• _Exercise instructions_:
In the entries below, the lines from the one with "78.6 73.65 180))" through the one with "(at 62.7 93.597349))" are to be copied exactly; both ends count.

• _Excerpted data_:
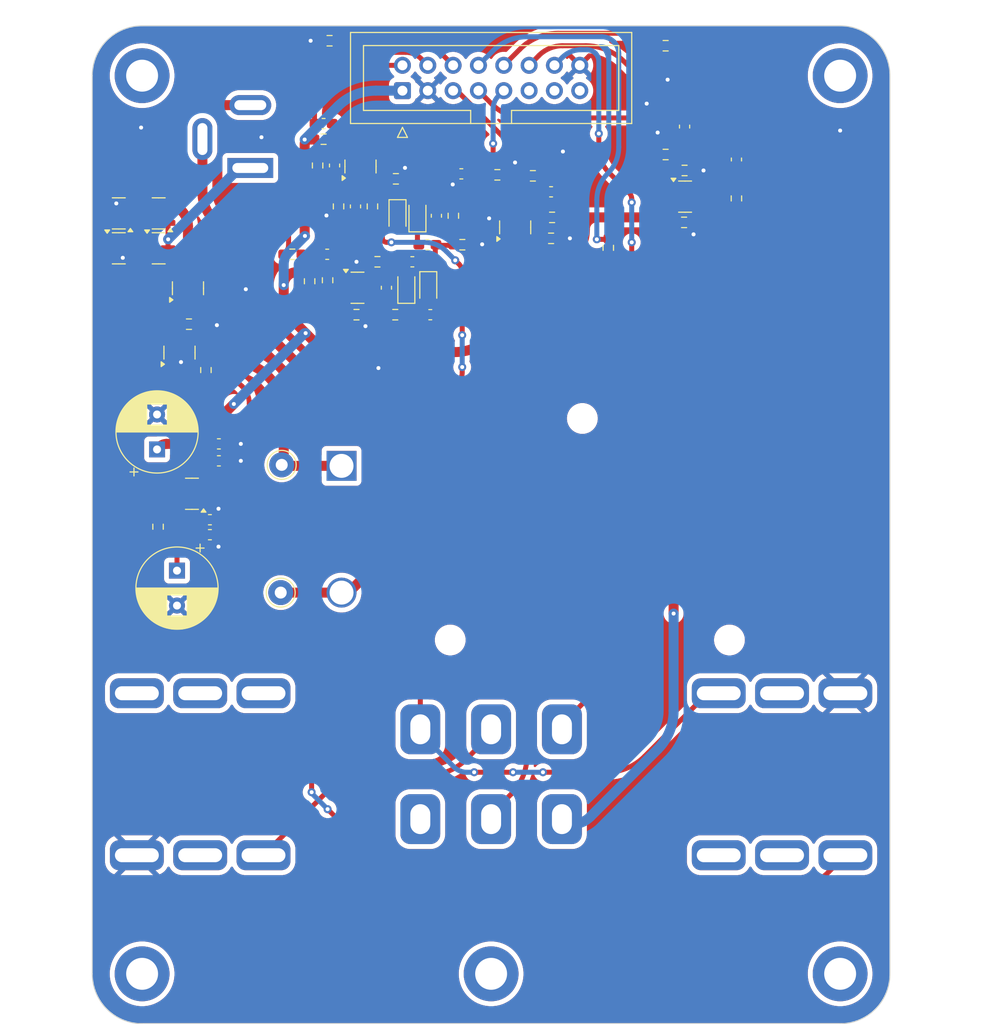
<source format=kicad_pcb>
(kicad_pcb
	(version 20241229)
	(generator "pcbnew")
	(generator_version "9.0")
	(general
		(thickness 1.6)
		(legacy_teardrops no)
	)
	(paper "A4")
	(layers
		(0 "F.Cu" signal)
		(2 "B.Cu" signal)
		(9 "F.Adhes" user "F.Adhesive")
		(11 "B.Adhes" user "B.Adhesive")
		(13 "F.Paste" user)
		(15 "B.Paste" user)
		(5 "F.SilkS" user "F.Silkscreen")
		(7 "B.SilkS" user "B.Silkscreen")
		(1 "F.Mask" user)
		(3 "B.Mask" user)
		(17 "Dwgs.User" user "User.Drawings")
		(19 "Cmts.User" user "User.Comments")
		(21 "Eco1.User" user "User.Eco1")
		(23 "Eco2.User" user "User.Eco2")
		(25 "Edge.Cuts" user)
		(27 "Margin" user)
		(31 "F.CrtYd" user "F.Courtyard")
		(29 "B.CrtYd" user "B.Courtyard")
		(35 "F.Fab" user)
		(33 "B.Fab" user)
		(39 "User.1" user)
		(41 "User.2" user)
		(43 "User.3" user)
		(45 "User.4" user)
		(47 "User.5" user)
		(49 "User.6" user)
		(51 "User.7" user)
		(53 "User.8" user)
		(55 "User.9" user)
	)
	(setup
		(stackup
			(layer "F.SilkS"
				(type "Top Silk Screen")
				(color "White")
			)
			(layer "F.Paste"
				(type "Top Solder Paste")
			)
			(layer "F.Mask"
				(type "Top Solder Mask")
				(color "Black")
				(thickness 0.01)
			)
			(layer "F.Cu"
				(type "copper")
				(thickness 0.035)
			)
			(layer "dielectric 1"
				(type "core")
				(thickness 1.51)
				(material "FR4")
				(epsilon_r 4.5)
				(loss_tangent 0.02)
			)
			(layer "B.Cu"
				(type "copper")
				(thickness 0.035)
			)
			(layer "B.Mask"
				(type "Bottom Solder Mask")
				(color "Black")
				(thickness 0.01)
			)
			(layer "B.Paste"
				(type "Bottom Solder Paste")
			)
			(layer "B.SilkS"
				(type "Bottom Silk Screen")
				(color "White")
			)
			(copper_finish "None")
			(dielectric_constraints no)
		)
		(pad_to_mask_clearance 0)
		(allow_soldermask_bridges_in_footprints no)
		(tenting front back)
		(aux_axis_origin 50 50)
		(grid_origin 50 50)
		(pcbplotparams
			(layerselection 0x00000000_00000000_55555555_5755f5ff)
			(plot_on_all_layers_selection 0x00000000_00000000_00000000_00000000)
			(disableapertmacros no)
			(usegerberextensions no)
			(usegerberattributes yes)
			(usegerberadvancedattributes yes)
			(creategerberjobfile yes)
			(dashed_line_dash_ratio 12.000000)
			(dashed_line_gap_ratio 3.000000)
			(svgprecision 4)
			(plotframeref no)
			(mode 1)
			(useauxorigin no)
			(hpglpennumber 1)
			(hpglpenspeed 20)
			(hpglpendiameter 15.000000)
			(pdf_front_fp_property_popups yes)
			(pdf_back_fp_property_popups yes)
			(pdf_metadata yes)
			(pdf_single_document no)
			(dxfpolygonmode yes)
			(dxfimperialunits yes)
			(dxfusepcbnewfont yes)
			(psnegative no)
			(psa4output no)
			(plot_black_and_white yes)
			(plotinvisibletext no)
			(sketchpadsonfab no)
			(plotpadnumbers no)
			(hidednponfab no)
			(sketchdnponfab yes)
			(crossoutdnponfab yes)
			(subtractmaskfromsilk no)
			(outputformat 1)
			(mirror no)
			(drillshape 0)
			(scaleselection 1)
			(outputdirectory "gerbers/")
		)
	)
	(net 0 "")
	(net 1 "Net-(D1-K)")
	(net 2 "Net-(D1-A)")
	(net 3 "Net-(D3-K)")
	(net 4 "Net-(D3-A)")
	(net 5 "Net-(Q1-E)")
	(net 6 "Net-(Q2-E)")
	(net 7 "Net-(Q3-B)")
	(net 8 "Net-(Q3-E)")
	(net 9 "Net-(Q3-C)")
	(net 10 "Net-(Q5-B)")
	(net 11 "Net-(Q4-B)")
	(net 12 "Net-(Q4-C)")
	(net 13 "0")
	(net 14 "9V")
	(net 15 "Net-(Q1-B)")
	(net 16 "Net-(Q2-B)")
	(net 17 "Net-(C2-Pad1)")
	(net 18 "Net-(C4-Pad1)")
	(net 19 "Net-(C7-Pad1)")
	(net 20 "BAT-")
	(net 21 "Net-(Q4-E)")
	(net 22 "unconnected-(J1-PadRN)")
	(net 23 "unconnected-(J1-PadTN)")
	(net 24 "BAT+")
	(net 25 "FS_OUT")
	(net 26 "unconnected-(J2-PadTN)")
	(net 27 "unconnected-(J2-PadSN)")
	(net 28 "unconnected-(J2-PadRN)")
	(net 29 "F_OUT")
	(net 30 "Net-(SW1A-B)")
	(net 31 "SW_IN")
	(net 32 "unconnected-(SW1B-C-Pad6)")
	(net 33 "IN_CONNECT")
	(net 34 "CONN-")
	(net 35 "CONN+")
	(net 36 "Net-(J6B-Pin_5)")
	(net 37 "Net-(J6B-Pin_9)")
	(net 38 "Net-(J6D-Pin_8)")
	(net 39 "Net-(J6A-Pin_4)")
	(net 40 "Net-(J6C-Pin_14)")
	(net 41 "Net-(J6E-Pin_10)")
	(net 42 "unconnected-(J6G-Pin_11-Pad11)")
	(net 43 "unconnected-(J6G-Pin_13-Pad13)")
	(net 44 "unconnected-(J6G-Pin_15-Pad15)")
	(net 45 "Net-(SW1B-B)")
	(net 46 "REG_IN")
	(net 47 "Net-(Q12-D)")
	(net 48 "unconnected-(J1-PadR)")
	(net 49 "unconnected-(J2-PadR)")
	(net 50 "Net-(J6C-Pin_12)")
	(net 51 "Net-(J6A-Pin_6)")
	(footprint "Resistor_SMD:R_0603_1608Metric_Pad0.98x0.95mm_HandSolder" (layer "F.Cu") (at 80.45 65.3375 180))
	(footprint "Capacitor_SMD:C_0603_1608Metric_Pad1.08x0.95mm_HandSolder" (layer "F.Cu") (at 82.1 73.65))
	(footprint "Diode_SMD:D_SOD-323" (layer "F.Cu") (at 81.5 76.2 90))
	(footprint "Diode_SMD:D_SOD-323" (layer "F.Cu") (at 83.7 76.25 -90))
	(footprint "Capacitor_SMD:C_0603_1608Metric_Pad1.08x0.95mm_HandSolder" (layer "F.Cu") (at 87.0125 64.8375))
	(footprint "Resistor_SMD:R_0603_1608Metric_Pad0.98x0.95mm_HandSolder" (layer "F.Cu") (at 94.1875 65.0375))
	(footprint "pedale:M3_hole_with_spacer" (layer "F.Cu") (at 55 145))
	(footprint "Capacitor_SMD:C_0603_1608Metric_Pad1.08x0.95mm_HandSolder" (layer "F.Cu") (at 96.0125 66.6375 180))
	(footprint "Resistor_SMD:R_0603_1608Metric_Pad0.98x0.95mm_HandSolder" (layer "F.Cu") (at 73.6 75.5 -90))
	(footprint "pedale:floating_red_led" (layer "F.Cu") (at 106 117))
	(footprint "Resistor_SMD:R_0603_1608Metric_Pad0.98x0.95mm_HandSolder" (layer "F.Cu") (at 61.4 84.5 -90))
	(footprint "Package_TO_SOT_SMD:SOT-23" (layer "F.Cu") (at 56.6625 68.8 180))
	(footprint "Resistor_SMD:R_0603_1608Metric_Pad0.98x0.95mm_HandSolder" (layer "F.Cu") (at 101.75 72.25 -90))
	(footprint "Capacitor_SMD:C_0603_1608Metric_Pad1.08x0.95mm_HandSolder" (layer "F.Cu") (at 84.5125 69.0375 90))
	(footprint "pedale:M3_hole_with_spacer" (layer "F.Cu") (at 125 145))
	(footprint "Resistor_SMD:R_0603_1608Metric_Pad0.98x0.95mm_HandSolder" (layer "F.Cu") (at 78.6 73.65 180))
	(footprint "Capacitor_SMD:C_0603_1608Metric_Pad1.08x0.95mm_HandSolder" (layer "F.Cu") (at 109.4 60.1 -90))
	(footprint "Capacitor_SMD:C_0603_1608Metric_Pad1.08x0.95mm_HandSolder" (layer "F.Cu") (at 62.7 91.897349))
	(footprint "Connector_IDC:IDC-Header_2x08_P2.54mm_Vertical" (layer "F.Cu") (at 81.11 56.5025 90))
	(footprint "Capacitor_SMD:C_0603_1608Metric_Pad1.08x0.95mm_HandSolder" (layer "F.Cu") (at 61.8 100.997349 180))
	(footprint "Capacitor_SMD:C_0603_1608Metric_Pad1.08x0.95mm_HandSolder" (layer "F.Cu") (at 62.7 93.597349))
	(footprint "Capacitor_SMD:C_0603_1608Metric_Pad1.08x0.95mm_HandSolder" (layer "F.Cu") (at 61.8 99.497349))
	(footprint "Resistor_SMD:R_0603_1608Metric_Pad0.98x0.95mm_HandSolder" (layer "F.Cu") (at 80.3875 78.95))
	(footprint "pedale:M3_hole_with_spacer" (layer "F.Cu") (at 90 145))
	(footprint "Diode_SMD:D_SOD-323" (layer "F.Cu") (at 80.6125 69.0375 -90))
	(footprint "pedale:M3_hole_with_spacer" (layer "F.Cu") (at 55 55))
	(footprint "pedale:BarrelJack" (layer "F.Cu") (at 65.85 64.25 180))
	(footprint "pedale:bottom_plate" (layer "F.Cu") (at 50 50))
	(footprint "Resistor_SMD:R_0603_1608Metric_Pad0.98x0.95mm_HandSolder" (layer "F.Cu") (at 114.6 67.3 -90))
	(footprint "Capacitor_THT:CP_Radial_D8.0mm_P3.50mm" (layer "F.Cu") (at 56.5 92.45 90))
	(footprint "Package_TO_SOT_SMD:SOT-23" (layer "F.Cu") (at 58.75 82.75 90))
	(footprint "Resistor_SMD:R_0603_1608Metric_Pad0.98x0.95mm_HandSolder" (layer "F.Cu") (at 71.8 75.6 -90))
	(footprint "Capacitor_SMD:C_0603_1608Metric_Pad1.08x0.95mm_HandSolder" (layer "F.Cu") (at 83.9 78.95))
	(footprint "Resistor_SMD:R_0603_1608Metric_Pad0.98x0.95mm_HandSolder" (layer "F.Cu") (at 70.0625 72.9))
	(footprint "Capacitor_SMD:C_0603_1608Metric_Pad1.08x0.95mm_HandSolder" (layer "F.Cu") (at 73.2 59.8 180))
	(footprint "Resistor_SMD:R_0603_1608Metric_Pad0.98x0.95mm_HandSolder" (layer "F.Cu") (at 59.7 79.9 180))
	(footprint "Capacitor_SMD:C_0603_1608Metric_Pad1.08x0.95mm_HandSolder" (layer "F.Cu") (at 79.5 76.25 -90))
	(footprint "Package_TO_SOT_SMD:SOT-23"
		(layer "F.Cu")
		(uuid "6305e47d-27f0-4b7e-b1d7-69b396c65d70")
		(at 92.4125 70.2 90)
		(descr "SOT, 3 Pin (JEDEC TO-236 Var AB https://www.jedec.org/document_search?search_api_views_fulltext=TO-236), generated with kicad-footprint-generator ipc_gullwing_generator.py")
		(tags "SOT TO_SOT_SMD")
		(property "Reference" "Q2"
			(at 0 -2.4 90)
			(layer "F.SilkS")
			(hide yes)
			(uuid "a75937e3-9a1c-467e-aa02-1d6a797c2d23")
			(effects
				(font
					(size 1 1)
					(thickness 0.15)
				)
			)
		)
		(property "Value" "MMBT5551"
			(at 0 2.4 90)
			(layer "F.Fab")
			(uuid "76e980ba-123d-472c-97ae-6c832d71bc73")
			(effects
				(font
					(size 1 1)
					(thickness 0.15)
				)
			)
		)
		(property "Datasheet" "https://www.onsemi.com/pub/Collateral/BC818-D.pdf"
			(at 0 0 90)
			(layer "F.Fab")
			(hide yes)
			(uuid "c8829977-2a75-40ef-bd7d-c7551985957f")
			(effects
				(font
					(size 1.27 1.27)
					(thickness 0.15)
				)
			)
		)
		(property "Description" ""
			(at 0 0 90)
			(layer "F.Fab")
			(hide yes)
			(uuid "664535c2-d084-4c89-a65c-6d1ac8fbbe57")
			(effects
				(font
					(size 1.27 1.27)
					(thickness 0.15)
				)
			)
		)
		(property "Sim.Library" "/home/ostoja/spice_models/bjts/BC817-40.lib"
			(at 0 0 90)
			(unlocked yes)
			(layer "F.Fab")
			(hide yes)
			(uuid "cfc4f414-1f17-4cc8-abce-abd5881bcbac")
			(effects
				(font
					(size 1 1)
					(thickness 0.15)
				)
			)
		)
		(property "Sim.Name" "BC817-40"
			(at 0 0 90)
			(unlocked yes)
			(layer "F.Fab")
			(hide yes)
			(uuid "f7e2d17b-6374-4635-b636-40d5b4770dca")
			(effects
				(font
					(size 1 1)
					(thickness 0.15)
				)
			)
		)
		(property "Sim.Device" "NPN"
			(at 0 0 90)
			(unlocked yes)
			(layer "F.Fab")
			(hide yes)
			(uuid "80513938-816e-4ecc-b147-4dfad550da2e")
			(effects
				(font
					(size 1 1)
					(thickness 0.15)
				)
			)
		)
		(property "Sim.Type" "GUMMELPOON"
			(at 0 0 90)
			(unlocked yes)
			(layer "F.Fab")
			(hide yes)
			(uuid "91a4a354-fbfa-4af9-9f08-6d5618c04a39")
			(effects
				(font
					(size 1 1)
					(thickness 0.15)
				)
			)
		)
		(property "Sim.Pins" "1=B 2=E 3=C"
			(at 0 0 90)
			(unlocked yes)
			(layer "F.Fab")
			(hide yes)
			(uuid "26853747-4be4-4b1f-9c62-84ab8435bde0")
			(effects
				(font
					(size 1 1)
					(thickness 0.15)
				)
			)
		)
		(property "Sim.Params" "is=62860a isc=187700a"
			(at 0 0 90)
			(unlocked yes)
			(layer "F.Fab")
			(hide yes)
			(uuid "a65ce1a3-98b9-4e7f-a433-e981d9b271cf")
			(effects
				(font
					(size 1 1)
					(thickness 0.15)
				)
			)
		)
		(property "LCSC" "C2145"
			(at 0 0 90)
			(unlocked yes)
			(layer "F.Fab")
			(hide yes)
			(uuid "d3c61b0c-bc81-44d1-8874-e68a247bc10c")
			(effects
				(font
					(size 1 1)
					(thickness 0.15)
				)
			)
		)
		(property ki_fp_filters "SOT?23*")
		(path "/6f2826c9-302f-4d05-a20a-0e86434d79a4")
		(sheetname "/")
		(sheetfile "big_muff_pi.kicad_sch")
		(attr smd)
		(fp_line
			(start 0 -1.56)
			(end 0.65 -1.56)
			(stroke
				(width 0.12)
				(type solid)
			)
			(layer "F.SilkS")
			(uuid "0e6fc133-ce85-4b88-a66f-4e3c4bd18205")
		)
		(fp_line
			(start 0 -1.56)
			(end -0.65 -1.56)
			(stroke
				(width 0.12)
				(type solid)
			)
			(layer "F.SilkS")
			(uuid "b37774d0-386c-465e-b9d6-f20324f24432")
		)
		(fp_line
			(start 0 1.56)
			(end 0.65 1.56)
			(stroke
				(width 0.12)
				(type solid)
			)
			(layer "F.SilkS")
			(uuid "96b6caf9-d757-4df1-81fb-c9b72bd88a
... [670218 chars truncated]
</source>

• _The answer_:
	(footprint "Resistor_SMD:R_0603_1608Metric_Pad0.98x0.95mm_HandSolder" (layer "F.Cu") (at 78.6 73.65 180))
	(footprint "Capacitor_SMD:C_0603_1608Metric_Pad1.08x0.95mm_HandSolder" (layer "F.Cu") (at 109.4 60.1 -90))
	(footprint "Capacitor_SMD:C_0603_1608Metric_Pad1.08x0.95mm_HandSolder" (layer "F.Cu") (at 62.7 91.897349))
	(footprint "Connector_IDC:IDC-Header_2x08_P2.54mm_Vertical" (layer "F.Cu") (at 81.11 56.5025 90))
	(footprint "Capacitor_SMD:C_0603_1608Metric_Pad1.08x0.95mm_HandSolder" (layer "F.Cu") (at 61.8 100.997349 180))
	(footprint "Capacitor_SMD:C_0603_1608Metric_Pad1.08x0.95mm_HandSolder" (layer "F.Cu") (at 62.7 93.597349))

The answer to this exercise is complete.